§ What the exercise asks: Find every line below that contains the string "rule" and copy each such line in full.

§ Provided material:

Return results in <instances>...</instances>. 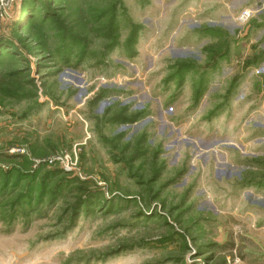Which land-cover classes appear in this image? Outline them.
Masks as SVG:
<instances>
[{
	"label": "rangeland",
	"instance_id": "obj_1",
	"mask_svg": "<svg viewBox=\"0 0 264 264\" xmlns=\"http://www.w3.org/2000/svg\"><path fill=\"white\" fill-rule=\"evenodd\" d=\"M263 2L0 0V264H264Z\"/></svg>",
	"mask_w": 264,
	"mask_h": 264
},
{
	"label": "built area",
	"instance_id": "obj_2",
	"mask_svg": "<svg viewBox=\"0 0 264 264\" xmlns=\"http://www.w3.org/2000/svg\"><path fill=\"white\" fill-rule=\"evenodd\" d=\"M1 8L3 12L5 13V5H4V0H1ZM257 14H264V2L261 5L257 6H250L242 9L234 18L235 21L238 23L239 26H244L248 24L253 18L257 16ZM7 17V16H6ZM108 107L104 109L107 110ZM109 110V109H108ZM107 110V112H108ZM106 112V113H107ZM229 264H242L240 259H234L232 262Z\"/></svg>",
	"mask_w": 264,
	"mask_h": 264
},
{
	"label": "trees",
	"instance_id": "obj_3",
	"mask_svg": "<svg viewBox=\"0 0 264 264\" xmlns=\"http://www.w3.org/2000/svg\"><path fill=\"white\" fill-rule=\"evenodd\" d=\"M211 29H205V31L204 32H207V31H210ZM212 31V30H211ZM203 32V33H204ZM181 62H183V63H179L178 65H179V67L180 68H182V69H184L185 67H187L188 68V66H190L188 63H185V61H181ZM181 70V69H180ZM108 113V112H107ZM106 113V114H107ZM134 122H136V121H134Z\"/></svg>",
	"mask_w": 264,
	"mask_h": 264
},
{
	"label": "crops",
	"instance_id": "obj_4",
	"mask_svg": "<svg viewBox=\"0 0 264 264\" xmlns=\"http://www.w3.org/2000/svg\"><path fill=\"white\" fill-rule=\"evenodd\" d=\"M192 6V4L190 5V7Z\"/></svg>",
	"mask_w": 264,
	"mask_h": 264
}]
</instances>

§ Exercise response:
	"mask_svg": "<svg viewBox=\"0 0 264 264\" xmlns=\"http://www.w3.org/2000/svg\"><path fill=\"white\" fill-rule=\"evenodd\" d=\"M263 2L0 0V264H264Z\"/></svg>",
	"mask_svg": "<svg viewBox=\"0 0 264 264\" xmlns=\"http://www.w3.org/2000/svg\"><path fill=\"white\" fill-rule=\"evenodd\" d=\"M1 8L3 12L5 13V5H4V0H1ZM257 14H264V2L261 5L257 6H250L242 9L234 18L235 21L238 23L239 26H244L248 24L253 18L257 16ZM7 17V16H6ZM108 107L104 109L107 110ZM109 110V109H108ZM107 110V112H108ZM106 112V113H107ZM229 264H242L240 259H234L232 262Z\"/></svg>",
	"mask_svg": "<svg viewBox=\"0 0 264 264\" xmlns=\"http://www.w3.org/2000/svg\"><path fill=\"white\" fill-rule=\"evenodd\" d=\"M211 29H205V31L204 32H207V31H210ZM212 31V30H211ZM203 32V33H204ZM181 62H183V63H179L178 65H179V67L180 68H182V69H184L185 67H187L188 68V66H190L188 63H185V61H181ZM181 70V69H180ZM108 113V112H107ZM106 113V114H107ZM134 122H136V121H134Z\"/></svg>",
	"mask_svg": "<svg viewBox=\"0 0 264 264\" xmlns=\"http://www.w3.org/2000/svg\"><path fill=\"white\" fill-rule=\"evenodd\" d=\"M192 6V4L190 5V7Z\"/></svg>",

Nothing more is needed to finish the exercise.